Les Praticables 2025 : « Toguna, la machine sociale » : quand le théâtre interroge la ville intelligente

Au cœur de la 6ᵉ édition du Festival Les Praticables, un dialogue inédit s’est ouvert entre innovation urbaine et création artistique. À l’origine de cette rencontre : Sénamé Koffi Agbodjinou, architecte togolais et promoteur d’un projet de smart city à petite échelle qu’il développe actuellement au Togo. Connu pour son approche pragmatique et citoyenne de la ville du futur, il imagine des solutions technologiques ancrées dans les besoins réels des communautés. C’est cette vision que Les Praticables ont souhaité explorer, en l’associant au théâtre pour questionner la transformation digitale de l’espace urbain.

Il y a quelques mois, le festival a ainsi initié une résidence mêlant réflexion artistique et innovation technologique. L’objectif : étudier la possibilité de créer un laboratoire d’expérimentation, un Fab Lab, au cœur même du festival. Le lieu choisi n’a rien d’anodin : une rue du quartier accueillant l’événement, transformée pour l’occasion en antichambre technologique, un espace où la ville réelle rencontre la ville imaginée. L’ambition était claire : faire de cette rue un terrain de jeu, de test et de projection vers une future ville intelligente.

La particularité de ce laboratoire d’innovation réside dans son pilotage exclusivement féminin. Géré par l’Association des Femmes des Praticables, le Fab Lab affirme une prise de position forte : inscrire les femmes au centre des enjeux technologiques et des transformations urbaines. Ce choix symbolique et opérationnel montre que la construction de la ville de demain ne peut se penser sans celles qui la vivent, la traversent et la transforment au quotidien.

Le premier fruit de ce Fab Lab a été la conception d’un objet singulier : Toguna, une borne connectée en bois, à mi-chemin entre installation technologique et sculpture urbaine. Pensé comme un totem moderne, l’objet offre trois fonctionnalités essentielles : un point Wifi gratuit, la recharge d’appareils électroniques via un panneau solaire et la diffusion de contenus publicitaires sur écrans. Toguna incarne ainsi une idée simple mais puissante : une technologie utile, accessible et intégrée à l’espace public, née d’une initiative collective.

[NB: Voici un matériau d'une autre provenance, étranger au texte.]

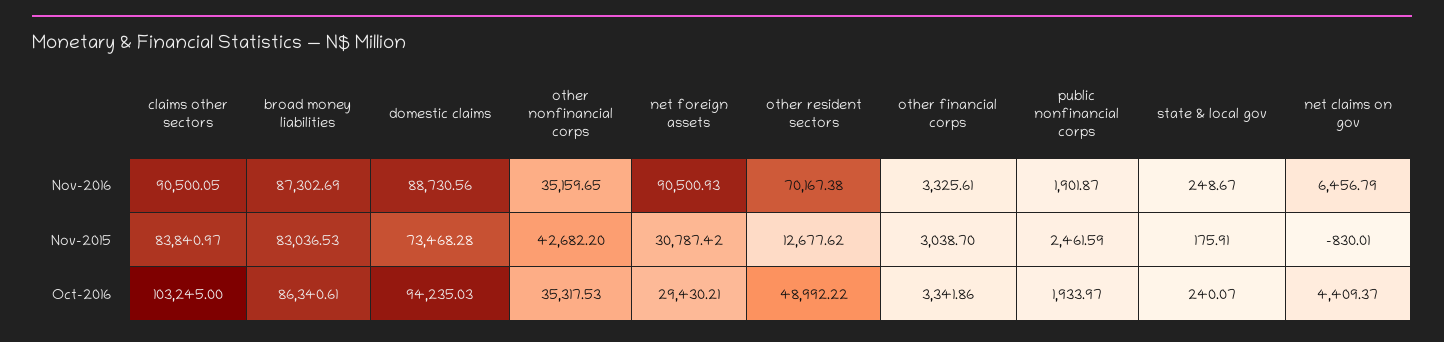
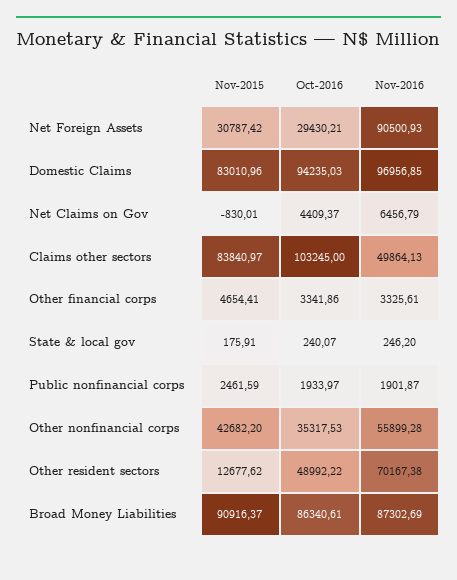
  {
    "claims other sectors": {
-     "Nov-2016": 90500.05,
+     "Nov-2016": 49864.13,
      "Nov-2015": 83840.97,
      "Oct-2016": 103245
    },
    "broad money liabilities": {
      "Nov-2016": 87302.69,
-     "Nov-2015": 83036.53,
+     "Nov-2015": 90916.37,
      "Oct-2016": 86340.61
    },
    "domestic claims": {
-     "Nov-2016": 88730.56,
+     "Nov-2016": 96956.85,
-     "Nov-2015": 73468.28,
+     "Nov-2015": 83010.96,
      "Oct-2016": 94235.03
    },
    "other nonfinancial corps": {
-     "Nov-2016": 35159.65,
+     "Nov-2016": 55899.28,
      "Nov-2015": 42682.2,
      "Oct-2016": 35317.53
    },
    "net foreign assets": {
      "Nov-2016": 90500.93,
      "Nov-2015": 30787.42,
      "Oct-2016": 29430.21
    },
    "other resident sectors": {
      "Nov-2016": 70167.38,
      "Nov-2015": 12677.62,
      "Oct-2016": 48992.22
    },
    "other financial corps": {
      "Nov-2016": 3325.61,
-     "Nov-2015": 3038.7,
+     "Nov-2015": 4654.41,
      "Oct-2016": 3341.86
    },
    "public nonfinancial corps": {
      "Nov-2016": 1901.87,
      "Nov-2015": 2461.59,
      "Oct-2016": 1933.97
    },
    "state & local gov": {
-     "Nov-2016": 248.67,
+     "Nov-2016": 246.2,
      "Nov-2015": 175.91,
      "Oct-2016": 240.07
    },
    "net claims on gov": {
      "Nov-2016": 6456.79,
      "Nov-2015": -830.01,
      "Oct-2016": 4409.37
    }
  }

Initialement, Les Praticables n’avaient prévu que de présenter la borne au public. Mais très vite, l’équipe a senti le potentiel narratif de cet objet. Plutôt que d’en faire une simple démonstration technique, ils ont décidé de lui offrir une histoire. En seulement trois jours, grâce à un travail intense d’écriture, de réflexion et de répétition, est né le spectacle « Toguna, la machine sociale ». La pièce met en scène une petite famille dont les destinées se croisent autour de l’objet. Toguna devient alors bien plus qu’une borne : un catalyseur de relations humaines, un miroir des usages numériques, une métaphore de la place grandissante de la technologie dans nos liens sociaux.

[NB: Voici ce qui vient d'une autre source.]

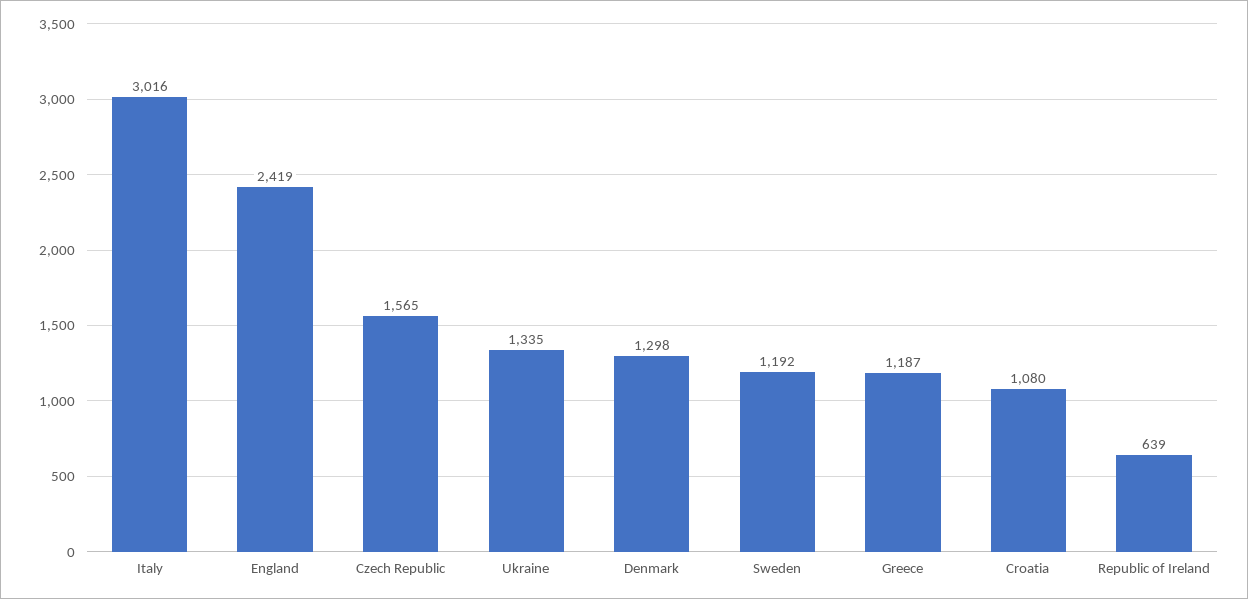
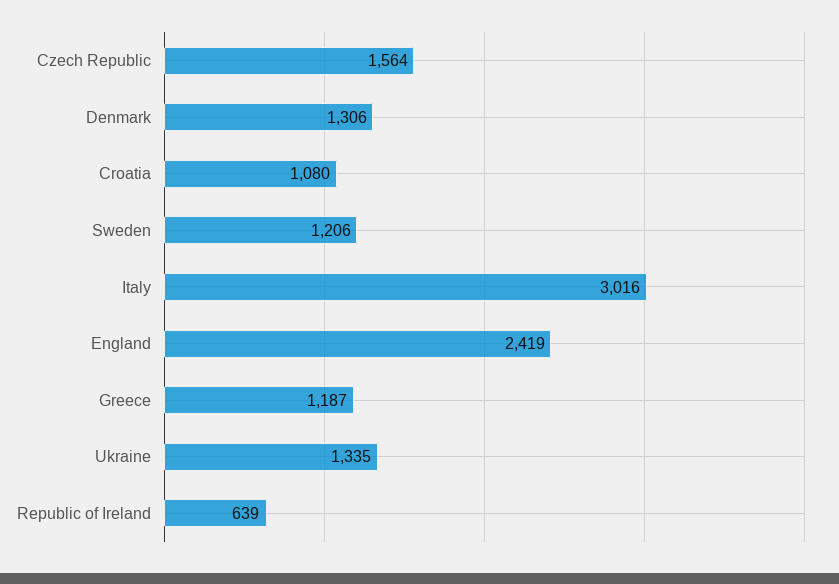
  {
    "Italy": 3016,
    "England": 2419,
-   "Czech Republic": 1565,
+   "Czech Republic": 1564,
    "Ukraine": 1335,
-   "Denmark": 1298,
+   "Denmark": 1306,
-   "Sweden": 1192,
+   "Sweden": 1206,
    "Greece": 1187,
    "Croatia": 1080,
    "Republic of Ireland": 639
  }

Avec ce projet, Les Praticables réussissent un pari audacieux : montrer que la réflexion sur la ville intelligente ne relève pas seulement des urbanistes et des ingénieurs, mais peut aussi passer par le théâtre, l’imagination et la sensibilité artistique. « Toguna, la machine sociale » interroge ainsi notre rapport à la technologie et propose une vision où innovation et humanité avancent ensemble. Une voie que Sénamé Koffi Agbodjinou, comme le festival, entend continuer à explorer.